Work request: Exactly as they stand, the data below are to be printed again.

--- Dataset excerpts ---

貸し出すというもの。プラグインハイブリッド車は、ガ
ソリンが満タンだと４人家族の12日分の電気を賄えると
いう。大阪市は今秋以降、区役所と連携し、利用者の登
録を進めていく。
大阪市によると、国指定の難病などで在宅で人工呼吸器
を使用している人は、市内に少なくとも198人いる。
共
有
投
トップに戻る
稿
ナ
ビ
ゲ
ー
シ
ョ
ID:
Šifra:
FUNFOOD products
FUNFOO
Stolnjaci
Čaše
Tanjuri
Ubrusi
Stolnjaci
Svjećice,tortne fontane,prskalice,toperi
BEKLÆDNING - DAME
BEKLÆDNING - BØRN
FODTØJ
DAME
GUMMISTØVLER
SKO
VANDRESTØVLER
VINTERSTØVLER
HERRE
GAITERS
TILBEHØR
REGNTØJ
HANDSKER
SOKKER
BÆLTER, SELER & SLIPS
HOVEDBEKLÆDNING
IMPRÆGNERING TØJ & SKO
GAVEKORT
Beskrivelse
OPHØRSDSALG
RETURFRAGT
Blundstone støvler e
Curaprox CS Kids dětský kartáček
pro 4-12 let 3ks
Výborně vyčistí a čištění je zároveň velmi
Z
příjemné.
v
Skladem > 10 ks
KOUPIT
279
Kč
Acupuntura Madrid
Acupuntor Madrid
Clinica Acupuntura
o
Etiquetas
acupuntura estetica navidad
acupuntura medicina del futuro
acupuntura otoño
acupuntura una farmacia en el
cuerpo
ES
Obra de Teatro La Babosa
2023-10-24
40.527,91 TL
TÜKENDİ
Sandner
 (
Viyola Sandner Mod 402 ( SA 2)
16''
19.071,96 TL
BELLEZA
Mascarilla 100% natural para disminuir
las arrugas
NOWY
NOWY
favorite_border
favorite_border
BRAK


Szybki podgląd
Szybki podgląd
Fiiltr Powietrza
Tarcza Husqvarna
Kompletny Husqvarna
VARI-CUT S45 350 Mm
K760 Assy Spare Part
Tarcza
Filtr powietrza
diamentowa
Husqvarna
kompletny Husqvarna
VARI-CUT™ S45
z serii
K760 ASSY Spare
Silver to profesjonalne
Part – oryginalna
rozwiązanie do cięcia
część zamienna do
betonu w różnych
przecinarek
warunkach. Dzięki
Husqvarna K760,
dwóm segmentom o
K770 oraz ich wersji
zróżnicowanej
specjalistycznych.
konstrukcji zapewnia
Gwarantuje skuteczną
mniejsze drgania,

---

Expected output:
貸し出すというもの。プラグインハイブリッド車は、ガ
ソリンが満タンだと４人家族の12日分の電気を賄えると
いう。大阪市は今秋以降、区役所と連携し、利用者の登
録を進めていく。
大阪市によると、国指定の難病などで在宅で人工呼吸器
を使用している人は、市内に少なくとも198人いる。
共
有
投
トップに戻る
稿
ナ
ビ
ゲ
ー
シ
ョ
ID:
Šifra:
FUNFOOD products
FUNFOO
Stolnjaci
Čaše
Tanjuri
Ubrusi
Stolnjaci
Svjećice,tortne fontane,prskalice,toperi
BEKLÆDNING - DAME
BEKLÆDNING - BØRN
FODTØJ
DAME
GUMMISTØVLER
SKO
VANDRESTØVLER
VINTERSTØVLER
HERRE
GAITERS
TILBEHØR
REGNTØJ
HANDSKER
SOKKER
BÆLTER, SELER & SLIPS
HOVEDBEKLÆDNING
IMPRÆGNERING TØJ & SKO
GAVEKORT
Beskrivelse
OPHØRSDSALG
RETURFRAGT
Blundstone støvler e
Curaprox CS Kids dětský kartáček
pro 4-12 let 3ks
Výborně vyčistí a čištění je zároveň velmi
Z
příjemné.
v
Skladem > 10 ks
KOUPIT
279
Kč
Acupuntura Madrid
Acupuntor Madrid
Clinica Acupuntura
o
Etiquetas
acupuntura estetica navidad
acupuntura medicina del futuro
acupuntura otoño
acupuntura una farmacia en el
cuerpo
ES
Obra de Teatro La Babosa
2023-10-24
40.527,91 TL
TÜKENDİ
Sandner
 (
Viyola Sandner Mod 402 ( SA 2)
16''
19.071,96 TL
BELLEZA
Mascarilla 100% natural para disminuir
las arrugas
NOWY
NOWY
favorite_border
favorite_border
BRAK


Szybki podgląd
Szybki podgląd
Fiiltr Powietrza
Tarcza Husqvarna
Kompletny Husqvarna
VARI-CUT S45 350 Mm
K760 Assy Spare Part
Tarcza
Filtr powietrza
diamentowa
Husqvarna
kompletny Husqvarna
VARI-CUT™ S45
z serii
K760 ASSY Spare
Silver to profesjonalne
Part – oryginalna
rozwiązanie do cięcia
część zamienna do
betonu w różnych
przecinarek
warunkach. Dzięki
Husqvarna K760,
dwóm segmentom o
K770 oraz ich wersji
zróżnicowanej
specjalistycznych.
konstrukcji zapewnia
Gwarantuje skuteczną
mniejsze drgania,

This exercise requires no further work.